Task item:
Print the data that follows word for word, leaving out any picture.

━━ Data to process ━━

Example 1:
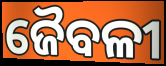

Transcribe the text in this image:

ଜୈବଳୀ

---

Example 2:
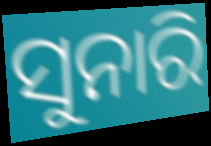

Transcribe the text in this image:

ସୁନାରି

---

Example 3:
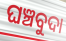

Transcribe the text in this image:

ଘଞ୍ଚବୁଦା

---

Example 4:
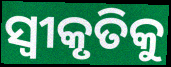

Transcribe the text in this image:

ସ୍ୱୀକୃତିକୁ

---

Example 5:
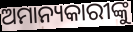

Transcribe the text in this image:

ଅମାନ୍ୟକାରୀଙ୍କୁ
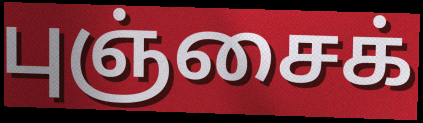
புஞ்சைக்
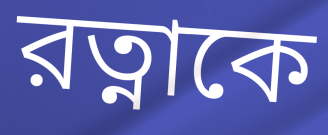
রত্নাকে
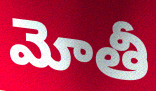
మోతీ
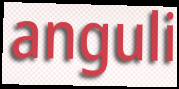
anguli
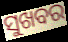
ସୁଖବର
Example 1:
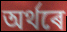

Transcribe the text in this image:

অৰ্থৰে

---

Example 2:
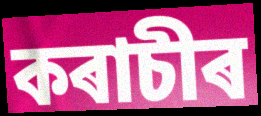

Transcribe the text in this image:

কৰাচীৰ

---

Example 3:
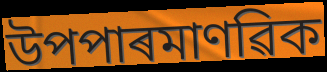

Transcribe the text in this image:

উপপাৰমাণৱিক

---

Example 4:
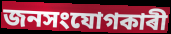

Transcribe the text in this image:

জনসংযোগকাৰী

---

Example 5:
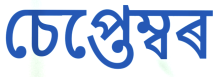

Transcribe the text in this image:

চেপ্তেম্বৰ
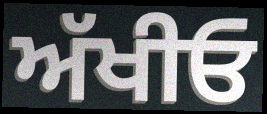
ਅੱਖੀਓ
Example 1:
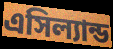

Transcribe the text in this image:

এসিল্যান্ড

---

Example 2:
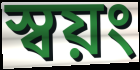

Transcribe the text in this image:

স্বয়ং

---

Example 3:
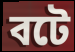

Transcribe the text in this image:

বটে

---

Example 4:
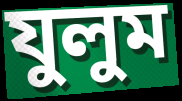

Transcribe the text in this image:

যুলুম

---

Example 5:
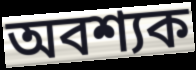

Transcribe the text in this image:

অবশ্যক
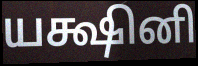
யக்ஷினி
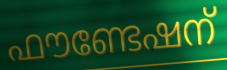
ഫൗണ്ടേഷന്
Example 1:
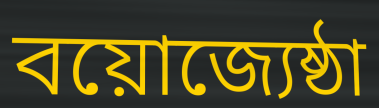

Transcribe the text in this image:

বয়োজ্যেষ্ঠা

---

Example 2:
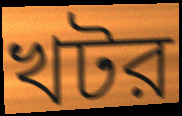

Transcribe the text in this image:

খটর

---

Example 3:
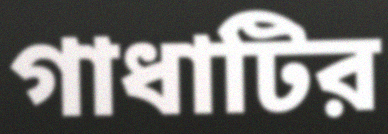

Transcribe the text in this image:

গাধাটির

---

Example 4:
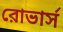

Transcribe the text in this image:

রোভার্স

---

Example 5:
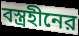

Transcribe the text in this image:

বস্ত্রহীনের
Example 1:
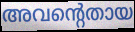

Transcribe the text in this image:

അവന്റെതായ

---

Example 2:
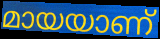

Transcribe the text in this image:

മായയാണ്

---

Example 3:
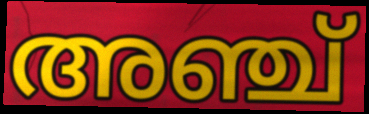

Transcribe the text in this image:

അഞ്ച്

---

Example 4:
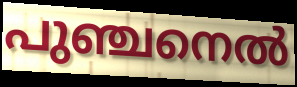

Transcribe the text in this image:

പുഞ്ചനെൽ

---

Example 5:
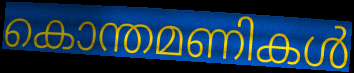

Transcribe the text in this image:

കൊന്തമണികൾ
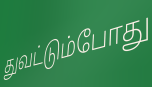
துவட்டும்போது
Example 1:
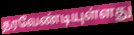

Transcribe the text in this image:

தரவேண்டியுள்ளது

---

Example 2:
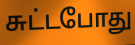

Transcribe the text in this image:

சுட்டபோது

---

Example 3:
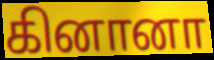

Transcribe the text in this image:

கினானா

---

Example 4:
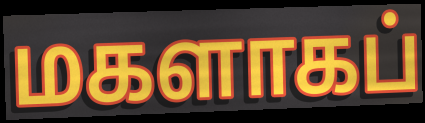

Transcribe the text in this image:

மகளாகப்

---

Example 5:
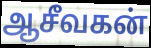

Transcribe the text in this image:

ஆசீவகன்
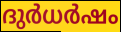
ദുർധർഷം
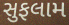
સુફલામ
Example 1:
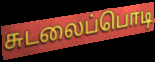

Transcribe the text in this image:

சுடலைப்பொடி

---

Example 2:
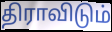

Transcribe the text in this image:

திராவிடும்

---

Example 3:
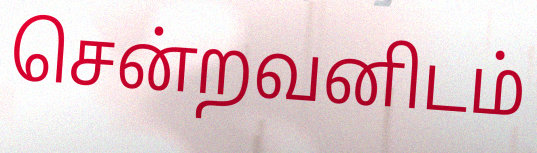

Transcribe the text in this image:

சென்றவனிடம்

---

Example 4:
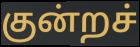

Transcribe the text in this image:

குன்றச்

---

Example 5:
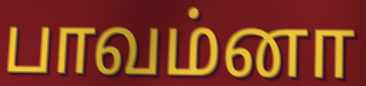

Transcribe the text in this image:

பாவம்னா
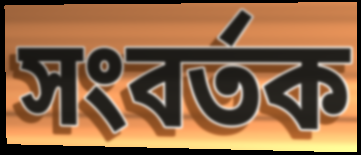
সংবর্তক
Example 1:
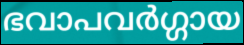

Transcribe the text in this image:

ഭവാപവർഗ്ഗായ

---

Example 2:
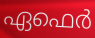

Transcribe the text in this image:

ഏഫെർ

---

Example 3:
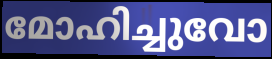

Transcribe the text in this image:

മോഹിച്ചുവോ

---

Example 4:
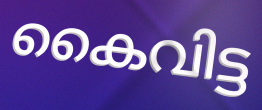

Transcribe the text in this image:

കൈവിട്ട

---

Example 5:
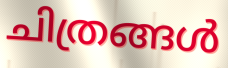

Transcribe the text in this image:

━━━

Exercise response:
Example 1:

Transcribe the text in this image:

ଜୈବଳୀ

---

Example 2:

Transcribe the text in this image:

ସୁନାରି

---

Example 3:

Transcribe the text in this image:

ଘଞ୍ଚବୁଦା

---

Example 4:

Transcribe the text in this image:

ସ୍ୱୀକୃତିକୁ

---

Example 5:

Transcribe the text in this image:

ଅମାନ୍ୟକାରୀଙ୍କୁ
புஞ்சைக்
রত্নাকে
మోతీ
anguli
ସୁଖବର
Example 1:

Transcribe the text in this image:

অৰ্থৰে

---

Example 2:

Transcribe the text in this image:

কৰাচীৰ

---

Example 3:

Transcribe the text in this image:

উপপাৰমাণৱিক

---

Example 4:

Transcribe the text in this image:

জনসংযোগকাৰী

---

Example 5:

Transcribe the text in this image:

চেপ্তেম্বৰ
ਅੱਖੀਓ
Example 1:

Transcribe the text in this image:

এসিল্যান্ড

---

Example 2:

Transcribe the text in this image:

স্বয়ং

---

Example 3:

Transcribe the text in this image:

বটে

---

Example 4:

Transcribe the text in this image:

যুলুম

---

Example 5:

Transcribe the text in this image:

অবশ্যক
யக்ஷினி
ഫൗണ്ടേഷന്
Example 1:

Transcribe the text in this image:

বয়োজ্যেষ্ঠা

---

Example 2:

Transcribe the text in this image:

খটর

---

Example 3:

Transcribe the text in this image:

গাধাটির

---

Example 4:

Transcribe the text in this image:

রোভার্স

---

Example 5:

Transcribe the text in this image:

বস্ত্রহীনের
Example 1:

Transcribe the text in this image:

അവന്റെതായ

---

Example 2:

Transcribe the text in this image:

മായയാണ്

---

Example 3:

Transcribe the text in this image:

അഞ്ച്

---

Example 4:

Transcribe the text in this image:

പുഞ്ചനെൽ

---

Example 5:

Transcribe the text in this image:

കൊന്തമണികൾ
துவட்டும்போது
Example 1:

Transcribe the text in this image:

தரவேண்டியுள்ளது

---

Example 2:

Transcribe the text in this image:

சுட்டபோது

---

Example 3:

Transcribe the text in this image:

கினானா

---

Example 4:

Transcribe the text in this image:

மகளாகப்

---

Example 5:

Transcribe the text in this image:

ஆசீவகன்
ദുർധർഷം
સુફલામ
Example 1:

Transcribe the text in this image:

சுடலைப்பொடி

---

Example 2:

Transcribe the text in this image:

திராவிடும்

---

Example 3:

Transcribe the text in this image:

சென்றவனிடம்

---

Example 4:

Transcribe the text in this image:

குன்றச்

---

Example 5:

Transcribe the text in this image:

பாவம்னா
সংবর্তক
Example 1:

Transcribe the text in this image:

ഭവാപവർഗ്ഗായ

---

Example 2:

Transcribe the text in this image:

ഏഫെർ

---

Example 3:

Transcribe the text in this image:

മോഹിച്ചുവോ

---

Example 4:

Transcribe the text in this image:

കൈവിട്ട

---

Example 5:

Transcribe the text in this image:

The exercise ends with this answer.